I personally did not have to deal with this until my first half marathon. I had blisters badly on the bottom of my toes and chaffing under my armpits. I ended up buying running socks after that race to allow my feet to ventilate when sweating. Blisters may form when the skin has been irritated by friction or rubbing, heat, cold, and sweat. The socks helped. I occasionally got blisters after that, but your feet will start to get used to the mileage you’re putting on them and they will blister less. For chaffing, I would put a little body oil under my armpits before running and that seems to do the trick. By some miracle, I did not have one blister or chaff after Boston… maybe it was the weather.



What is your favorite playlist?

What is something you wish you knew beforehand/something you think people should know?

A few things… 

  1. Cut your toe nails before every long run. You’ll thank yourself.

  2. This type of training changed the composition of my body — my legs gained a good deal of muscle and I couldn’t find a pair of jeans in my closet that fit me for a really long time. On the other hand, I also started loosing muscle in my upper body because I wasn’t focusing on/strengthening as much upper body as I was before. Be prepared for your body to change and know that is okay.

  3. Speaking of your body changing, marathon running has an intense effect on the menstrual cycle. Many professional female runners experience the absence of menstruation, medically referred to as amenorrhea.
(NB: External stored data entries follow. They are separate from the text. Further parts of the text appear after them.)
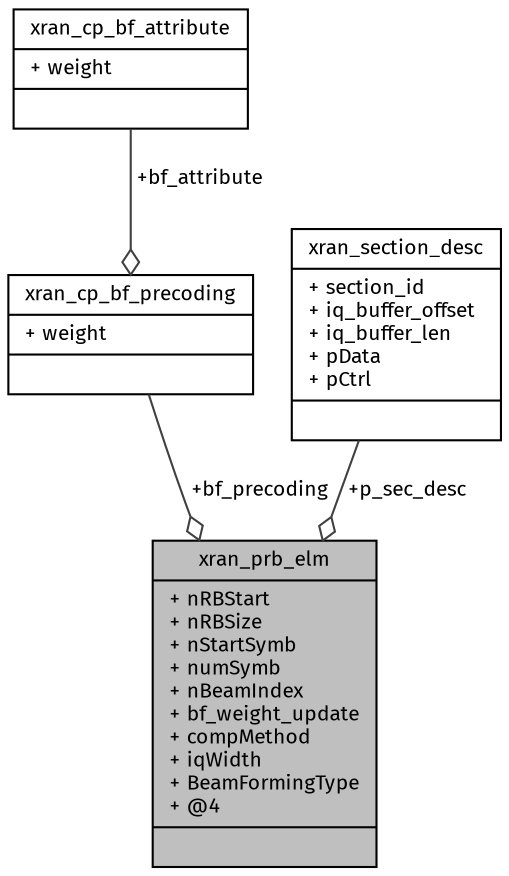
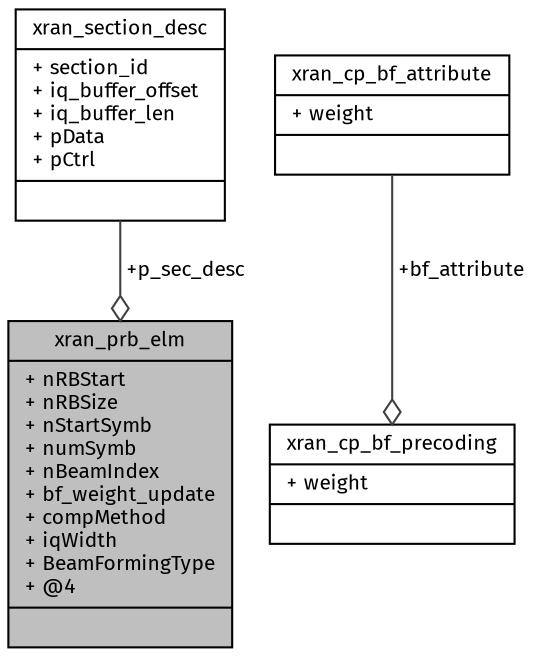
  digraph {
    fontname="Fira Sans"
    node [color=black fillcolor=white fontname="Fira Sans" fontsize=10 shape=record style=filled]
    edge [arrowhead=odiamond color=grey25 fontname="Fira Sans" fontsize=10 labelfontname=Helvetica labelfontsize=10 style=solid]
    n1 [fillcolor=grey75 fontcolor=black height=0.2 label="{xran_prb_elm\n|+ nRBStart\l+ nRBSize\l+ nStartSymb\l+ numSymb\l+ nBeamIndex\l+ bf_weight_update\l+ compMethod\l+ iqWidth\l+ BeamFormingType\l+ @4\l|}" width=0.4]
    n2 [height=0.2 label="{xran_cp_bf_attribute\n|+ weight\l|}" width=0.4]
    n3 [height=0.2 label="{xran_cp_bf_precoding\n|+ weight\l|}" width=0.4]
    n4 [height=0.2 label="{xran_section_desc\n|+ section_id\l+ iq_buffer_offset\l+ iq_buffer_len\l+ pData\l+ pCtrl\l|}" width=0.4]
    n2 -> n3 [label=" +bf_attribute"]
-   n3 -> n1 [label=" +bf_precoding"]
    n4 -> n1 [label=" +p_sec_desc"]
  }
Sounds nice to skip a period, but your period is considered to be a female’s 5th vital sign. It is a huge indicator to our overall health. If I were to train again, I would be excessively more thoughtful on how to train with my menstrual cycle. I have A LOT more primary and secondary research to do on this, but in my gut I know there is something here. For example when you exercise against the cycle, you put stress on the heart and what is the number one killer of women? Heart disease. There is not a ton of evidence connecting the two yet… but you know when you feel something in your gut to be right? That’s this for me. Here is some starter information on how to exercise with your menstrual cycle.

  4. I mentioned this briefly above, but I believe long distance running is for the privileged right now. You are paying for sneakers (not once… multiple times because you’ll wear your pairs out), for running clothes, for goos/gels. You are dedicating a large amount of time to the sport not only to run, but to recover as well. Monetary and time are resources that add up and it is a privilege to be able to afford that. Many are not as lucky. God forbid you get injured — money really adds up with doctors visits, XRays, PT visits, MRIs, KT tape. I am thankful for health insurance and even that is a privilege. As much as running 26.2 miles was really hard, I consider myself to be so freaking fortunate for having been in a position to even get to that finish line, to even attempt to get there. I would love to see this community begin conversations on how to make running more accessible for everyone, and I mean everyone who wants to be a part of this.

I hope this was helpful to y’all who made it this far. Feel free to leave more questions and experienced runners, let us know what you do to make you the most successful runner you can be.